Prometheus
https://prometheus.io/docs/prometheus/latest/querying/basics/
https://prometheus.io/docs/prometheus/latest/querying/api/
一、PromQL
1、选择器
- = 与字符串匹配
- != 与字符串不匹配
- =~ 与字符串正则匹配
- !~ 与字符串正则不匹配
http_requests_total{handler=~"/api/v1/.*"}
2、范围查询
ms, s, m, h, d, w, y
http_requests_total[5m]
3、时间位移
查询的时间范围分别前移 5分钟
node_filesystem_free_bytes{mountpoint="/data00"} offset 5m
4、操作符
https://prometheus.io/docs/prometheus/latest/querying/operators/
+, -, *, /, %, ^
==, !=, >, <, >=, <=
and, or, unless
on, ignoring
roup_left, roup_right
5、聚合操作
函数 | 说明 |
---|---|
sum | 求和 |
count | 计数 |
count_values | 对value计数 |
min | 最小值 |
max | 最大值 |
avg | 平均值 |
stddev | 标准差 |
stdvar | 标准方差 |
bottomk | 后n条时序 |
topk | 前n条时序 |
quantile | 分位数 |
@ | 更改查询中各个即时和范围向量的计算时间 |
atan2 | 弧度计算 |
without用于从计算结果中移除列举的标签,而保留其它标签。
by则正好相反,结果向量中只保留列出的标签,其余标签则移除。
sum(http_requests_total) without (instance)
等价于
sum(http_requests_total) by (code,handler,job,method)
# 获取HTTP请求数前5位的时序样本数据
topk(5, http_requests_total)
# quantile用于计算当前样本数据值的分布情况quantile(φ, express)其中0 ≤ φ ≤ 1。
例如,当φ为0.5时,即表示找到当前样本数据中的中位数:
quantile(0.5, http_requests_total)
count by (namespace) (kube_pod_container_resource_limits: {ressource="cpu"})
sum by (node) (node_memory_MemTotal_bytes — node_memory_MemAvailable_bytes)
sum(http_requests_total{method="GET"} @ 1609746000)
rate(http_requests_total[5m])[30m:1m]
sum(apisix_http_requests_total)[1h:]
6、常用方法
https://prometheus.io/docs/prometheus/latest/querying/functions/
1.increase
获取区间向量中第一个样本和最后一个样本,并返回其增长量。
获取节点存储5分钟内的变化量
increase(node_filesystem_free_bytes{mountpoint="/data"}[5m])
2.rate、irate
rate 计算区间向量在时间窗口内平均增长速率,会在单调性发生变化时自动中断。
irate 计算区间向量的增长率,但其反应出的是瞬时增长率。
rate 与 irate 函数仅适用于 Counter 类型的 Metrics。
获取 HTTP Request 请求5 分钟内的变化率。
rate(http_request_total{status="200", method="GET"}[5m])

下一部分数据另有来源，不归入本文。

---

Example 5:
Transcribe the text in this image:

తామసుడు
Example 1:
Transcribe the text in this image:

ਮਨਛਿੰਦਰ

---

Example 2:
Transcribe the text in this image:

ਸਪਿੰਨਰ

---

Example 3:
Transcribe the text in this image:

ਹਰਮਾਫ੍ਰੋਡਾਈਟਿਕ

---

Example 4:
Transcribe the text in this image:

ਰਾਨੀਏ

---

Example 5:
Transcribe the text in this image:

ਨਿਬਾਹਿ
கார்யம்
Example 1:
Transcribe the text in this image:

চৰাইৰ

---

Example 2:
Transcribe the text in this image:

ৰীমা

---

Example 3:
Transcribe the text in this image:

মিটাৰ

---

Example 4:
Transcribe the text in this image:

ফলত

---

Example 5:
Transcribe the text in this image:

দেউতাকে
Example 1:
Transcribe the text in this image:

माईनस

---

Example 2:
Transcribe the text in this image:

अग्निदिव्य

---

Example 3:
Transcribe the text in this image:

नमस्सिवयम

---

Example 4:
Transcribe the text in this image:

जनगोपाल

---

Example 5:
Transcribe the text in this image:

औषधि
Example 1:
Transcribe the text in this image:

irate(http_request_total{status="200", method="GET"}[5m])
3.delta、idelta
delta 计算一个区间向量的第一个元素和最后一个元素之间的差值。
idelta与delta函数类似,不同的是它计算最新的2个样本之间的差值。
获取最近两个小时 CPU 的温度差值。
delta(cpu_temp_celsius{host="zeus"}[2h])
4.histogram_quantile
计算分位数
计算延迟的 P99 值。
histogram_quantile(0.99 , rate(prometheus_tsdb_compaction_chunk_range_bucket[5m]))
5.absent
一般用于验证 样本是否存在,如果存在则返回空,如果不存在,则返回 1。
确认节点中 node exporter 是否存在。
absent(up{job="node-exporter", instance="127.0.0.1:9100"})
6.abs、ceil、floor
abs() 绝对值
ceil() 向上取整
floor() 向下取整
7.label_replace
动态标签替换
label_replace(node_boot_time_seconds{instance="10.13.1.10:9100"},"node","$1","instance","(.*):9100")

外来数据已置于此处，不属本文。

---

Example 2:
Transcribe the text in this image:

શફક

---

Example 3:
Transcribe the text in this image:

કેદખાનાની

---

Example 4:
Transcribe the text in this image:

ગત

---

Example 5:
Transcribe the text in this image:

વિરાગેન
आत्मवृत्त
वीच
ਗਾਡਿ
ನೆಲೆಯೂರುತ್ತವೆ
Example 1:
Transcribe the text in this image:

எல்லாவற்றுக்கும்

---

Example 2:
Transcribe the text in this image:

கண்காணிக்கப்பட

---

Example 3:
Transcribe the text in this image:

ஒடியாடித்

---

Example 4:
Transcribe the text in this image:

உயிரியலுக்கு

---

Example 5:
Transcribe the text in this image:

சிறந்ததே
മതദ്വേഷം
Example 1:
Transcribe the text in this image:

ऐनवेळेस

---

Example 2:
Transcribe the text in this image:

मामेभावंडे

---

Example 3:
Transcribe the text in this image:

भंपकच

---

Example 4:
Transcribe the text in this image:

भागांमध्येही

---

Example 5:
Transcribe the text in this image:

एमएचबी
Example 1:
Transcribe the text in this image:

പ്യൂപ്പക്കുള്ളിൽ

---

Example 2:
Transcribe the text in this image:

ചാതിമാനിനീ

label_replace(up, "host", "$1", "instance", "(.*):.*")
label_replace(apisix_http_status,"path","$0","matched_uri",".*")
8.label_join
label_join(up{job="api-server",src1="a",src2="b",src3="c"}, "foo", ",", "src1", "src2", "src3")
9.time
当前时间戳
(time()-node_boot_time_seconds)/60/60/24
10.group_right/group_left
a * on (foo, bar) b
a * ignoring (baz) b
a * on (foo, bar) group_left(baz) b
kube_node_info * on (node) group_right() kube_node_status_condition{condition="Ready",status="true"} * on (node) group_right() label_replace(node_boot_time_seconds,"node","$1","instance","(.*):9100")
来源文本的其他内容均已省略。